From where I’m sitting, the author’s view sounds quite similar to characteristics I have learned from the Moral Influence model (and even the Christus Victor model) of atonement.

While I didn’t agree with all of the author’s conclusions (such as the emphasis laid on the role that violent atonement theories have played in the history of violence in Christianity), I think that this book nevertheless provides a helpful look at the age-old question of how exactly it is that the death of Christ is efficacious on our behalf. If you’re unaware of the different ways in which Christians have understood Christ’s death, then pick up this book and give it a whirl. It is a very accessible read for the person in the pew, so you by no means have to be an academic to understand the content.

3 responses

  1. Thanks for this review! I’ve been very interested in the art of scapegoating lately, especially after starting Karl Menninger’s Whatever Became of Sin?. Scapegoating, of course, is the blaming of people for sins they did not commit. These sins can be my own, sins of others who are alive, or sins of those who are now dead. One can contrast the art of scapegoating with Emil Brunner central focus on responsibility in Man in Revolt:

        The Christian faith is so utterly simple; it is nothing less than the renewed understanding of the meaning of responsibility. But in order that this ‘simple’ thing should take place, the most tremendous events had to happen. God had to become man, in order to restore to man his original existence and knowledge, his responsibility. (52)
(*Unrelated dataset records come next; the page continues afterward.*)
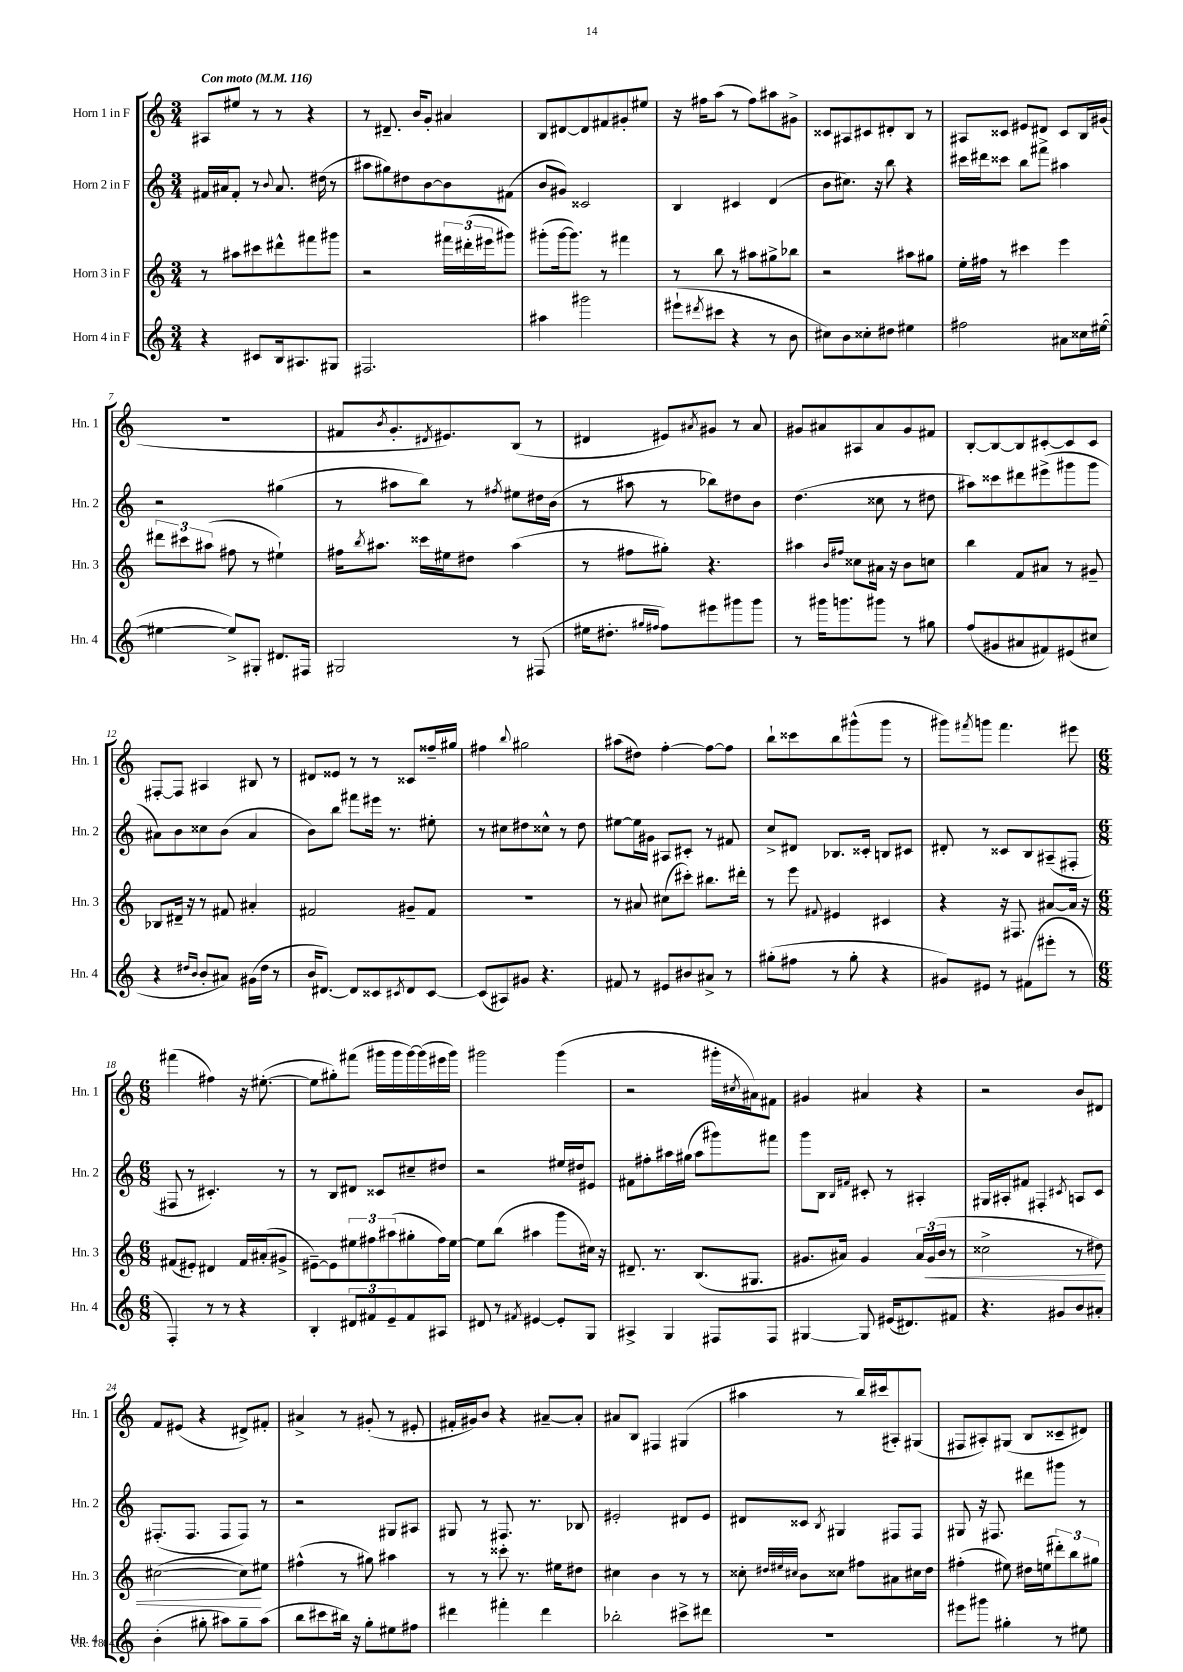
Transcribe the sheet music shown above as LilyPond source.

<<
\new StaffGroup <<
\new Staff = "s0" \with { instrumentName = "Horn 1 in F" shortInstrumentName = "Hn. 1" } {
    \clef treble \key c \major \numericTimeSignature \time 3/4 \tempo "Con moto" 4 = 116
    ais8 eis''8 r8 r8 r4 |
    r8 dis'8.-- b'16 g'8-. ais'4 |
    b8 dis'8~ dis'8 fis'8 gis'8-. eis''8 |
    r16 fis''16 a''8( r8 fis''8) ais''8 gis'8-> |
    cisis'8 ais8 cis'8 dis'8-. b8 r8 |
    ais8 cisis'8 eis'8 dis'8 cisis'8 b16 gis'16( |
    R2. |
    fis'8 \acciaccatura { b'8 } g'8.-. \acciaccatura { dis'8 } eis'8.) b8( r8 |
    dis'4 eis'8) \acciaccatura { ais'8 } gis'8 r8 ais'8 |
    gis'8 ais'8 ais8 ais'8 gis'8 fis'8 |
    b8~-. b8~ b8 cis'8~-. cis'8 cis'8 |
    fis8~-. fis8 ais4 bis8 r8 |
    dis'8 eisis'8 r8 r8 cisis'8 fisis''16-- gis''16 |
    fis''4 \appoggiatura { b''8 } gis''2 |
    ais''8( dis''8) f''4~-. f''8~ f''8 |
    b''8-! cisis'''8 b''8 gis'''8-^( gis'''8 r8 |
    gis'''8) \acciaccatura { fis'''8 } g'''8 fis'''4. eis'''8 |
    \numericTimeSignature \time 6/8 fis'''4( fis''4) r16 eis''8.~-.( |
    eis''8 gis''8-.) fis'''8( gis'''16 gis'''16 gis'''16~) gis'''16( eis'''16 gis'''16) |
    gis'''2 gis'''4( |
    r2 gis'''16-. \acciaccatura { cis''8 } ais'16) fis'8 |
    gis'4 ais'4 r4 |
    r2 b'8 dis'8 |
    f'8 eis'8( r4 dis'8->) fis'8-. |
    ais'4-> r8 gis'8-.( r8 eis'8-. |
    fis'16-. gis'16) b'8 r4 ais'8~-- ais'8-. |
    ais'8 b8 fis4 gis4( |
    ais''4 r8 b''16) cis'''16( ais8-.) gis8( |
    fis8 ais8-.) gis8( b8 cisis'8-- dis'8) \bar "|." |
}
\new Staff = "s1" \with { instrumentName = "Horn 2 in F" shortInstrumentName = "Hn. 2" } {
    \clef treble \key c \major \numericTimeSignature \time 3/4
    fis'16 ais'16 fis'8-. r8 \appoggiatura { b'8 } ais'8. dis''16( r8 |
    ais''8 gis''8) dis''8 b'8~ b'8 fis'8( |
    b'8 gis'8) cisis'2 |
    b4 cis'4 d'4( |
    b'8 cis''8.) r16 b''8 r4 |
    cis'''16 dis'''16 cisis'''8 b''8 fis'''8-> ais''4 |
    r2 gis''4( |
    r8 ais''8 b''8) r8 \acciaccatura { fis''8 } eis''8 dis''16 b'16( |
    r8 ais''8 r8 bes''8) dis''8 b'8 |
    d''4.( cisis''8 r8 dis''8 |
    ais''8) cisis'''8 dis'''8 eis'''8->( gis'''8 gis'''8 |
    ais'8) b'8 cisis''8 b'8( ais'4 |
    b'8) b''8 fis'''8 eis'''16 r8. eis''8-. |
    r8 cis''8 dis''8 cisis''8-^ r8 dis''8 |
    eis''8~ eis''16 gis'16 ais8 cis'8-. r8 fis'8 |
    c''8-> dis'8 bes8. cisis'16-. b8 cis'8 |
    dis'8-. r8 cisis'8 b8 ais8--( fis8-. |
    \numericTimeSignature \time 6/8 fis8 r8 cis'4.-.) r8 |
    r8 b8 dis'8 cisis'8 cis''8-- dis''8 |
    r2 eis''16 dis''16 eis'8 |
    fis'8 fis''8-. ais''16 gis''16( ais''8 gis'''8) fis'''8 |
    g'''8 b8 \grace { b16 fis'16 } cis'8-. r8 ais4-. |
    gis16 ais16-. fis'8 fis4-. \acciaccatura { cis'8 } a8 cis'8 |
    fis8.-.( fis8. fis8 fis8) r8 |
    r2 gis8 ais8 |
    gis8 r8 fis8. r8. bes8 |
    eis'2-. dis'8 eis'8 |
    dis'8 cisis'8 \acciaccatura { b8 } gis4 fis8 fis8 |
    gis8 r16 fis8. dis'''8 gis'''8 r8 \bar "|." |
}
\new Staff = "s2" \with { instrumentName = "Horn 3 in F" shortInstrumentName = "Hn. 3" } {
    \clef treble \key c \major \numericTimeSignature \time 3/4
    r8 ais''8 cis'''8 dis'''8-^ fis'''8 gis'''8 |
    r2 \tuplet 3/2 { fis'''16 dis'''16-.( eis'''16 } gis'''8) |
    gis'''8-.( gis'''16~ gis'''8.) r8 fis'''4 |
    r8 b''8 r8 ais''8 gis''8-> bes''8 |
    r2 ais''8 gis''8 |
    e''16-. fis''16 r8 cis'''4 e'''4 |
    \tuplet 3/2 { dis'''8 cis'''8 ais''8( } fis''8 r8 eis''4-!) |
    fis''16 \acciaccatura { b''8 } ais''8. cisis'''16 eis''16 dis''8 ais''4( |
    r8 fis''8 gis''8-.) r4. |
    ais''4 \grace { b'16 fis''16 } cisis''8 ais'16 r16 b'8 c''8 |
    b''4 f'8 ais'8 r8 gis'8-- |
    bes8 dis'16-- r16 r8 fis'8 ais'4-. |
    fis'2 gis'8-- fis'8 |
    R2. |
    r8 ais'8 cis''8( cis'''8-.) bis''8. dis'''16-. |
    r8 e'''8 \appoggiatura { fis'8 } eis'4 cis'4 |
    r4 r16 fis8. ais'8~ ais'16 r16 |
    \numericTimeSignature \time 6/8 fis'8( eis'8-.) dis'4 fis'16 ais'16-.( gis'8-> |
    eis'8~--) eis'8 \tuplet 3/2 { eis''8 fis''8 ais''8( } gis''8-. fis''16) eis''16~ |
    eis''8 b''8( ais''4 g'''8 cis''16) r16 |
    dis'8.-- r8. b8.( gis8. |
    gis'8. ais'16) gis'4 \tuplet 3/2 { ais'16 gis'16\<( b'16 } r8 |
    cisis''2-> r8 dis''8) |
    cis''2~( cis''8\!) eis''8 |
    fis''4-^( r8 gis''8) ais''4 |
    r8 r8 cisis'''8-. r8. eis''16 dis''8 |
    cis''4 b'4 r8 r8 |
    cisis''8-. \grace { dis''32 eis''32 cis''32 } b'8 cisis''8 fis''8 ais'8 cis''16 dis''16 |
    fis''4-.( eis''8) dis''16 e''16( \tuplet 3/2 { dis'''8-.) b''8 gis''8 } \bar "|." |
}
\new Staff = "s3" \with { instrumentName = "Horn 4 in F" shortInstrumentName = "Hn. 4" } {
    \clef treble \key c \major \numericTimeSignature \time 3/4
    r4 cis'8 b16 ais8. gis8 |
    fis2. |
    ais''4 gis'''2 |
    eis'''8-!( \acciaccatura { dis'''8 } cis'''8 r4 r8 b'8 |
    cis''8) b'8 cisis''8-. dis''8 eis''4 |
    fis''2 ais'8 cisis''16 eis''16~( |
    eis''4~ eis''8->) gis8-. dis'8. fis16 |
    gis2 r8 fis8( |
    eis''16 dis''8.-. \grace { gis''16 fis''16 } fis''8) eis'''8 gis'''8 gis'''8 |
    r8 gis'''16 g'''8. gis'''8 r8 gis''8 |
    f''8( gis'8 ais'8 fis'8) eis'8( cis''8 |
    r4 \grace { dis''16 b'16 } b'8-. ais'8) gis'16( dis''16 r8 |
    b'16 dis'8.~) dis'8 cisis'8 \acciaccatura { cis'8 } dis'8 cis'8~ |
    cis'8( ais8) gis'8 r4. |
    fis'8 r8 eis'8 bis'8 ais'8-> r8 |
    gis''8-.( fis''8 r8 gis''8-. r4 |
    gis'8) eis'8 r8 fis'8( eis'''8-. r8 |
    \numericTimeSignature \time 6/8 f4-.) r8 r8 r4 |
    b4-. \tuplet 3/2 { dis'8 fis'8 e'8-- } fis'8 ais8 |
    dis'8 r8 \acciaccatura { fis'8 } eis'4~ eis'8-. g8 |
    ais4-> g4 fis8 fis8 |
    gis4~ gis8 eis'16( dis'8.) fis'8 |
    r4. gis'8 b'8 ais'8-. |
    b'4-.( gis''8-. ais''8) gis''8-- ais''8( |
    b''8 cis'''8 bis''16) r16 g''8-. eis''8 fis''8 |
    dis'''4 fis'''4-. dis'''4 |
    bes''2-. cis'''8-> dis'''8 |
    R2. |
    eis'''8 gis'''8 gis''4-. r8 eis''8 \bar "|." |
}
>>
>>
    IIRC, Jesus is sometimes seen as a scapegoat, as a person who is blamed for sins he did not commit. What if part of what Jesus did was pave the road for “taking responsibility for brokenness you didn’t cause”? I seriously hesitate to say that this is merely an ‘example’ which, for example, could be 100% fictional. That seems to play fast and loose with cause & effect, and argue that somehow all that needed to be done was unlock latent goodness in human hearts. I am much more convinced that original sin, in the inherited-somehow form, such that the very basis of one’s active willing is distorted, is true. I would say that Jesus can be seen as nucleating a reversal of this distortion, via taking responsibility.

    Does Baker engage with any of the above ideas? I might just have to get her book. 🙂

    • Baker doesn’t really discuss the idea of a scapegoat. From what I remember all there is, is a couple of references to the Old Testament where a scapegoat is released into the wilderness on the day of atonement.

      You probably already know this, but in case you don’t, René Girard wrote some interesting stuff on religion, violence, and the scapegoat mechanism.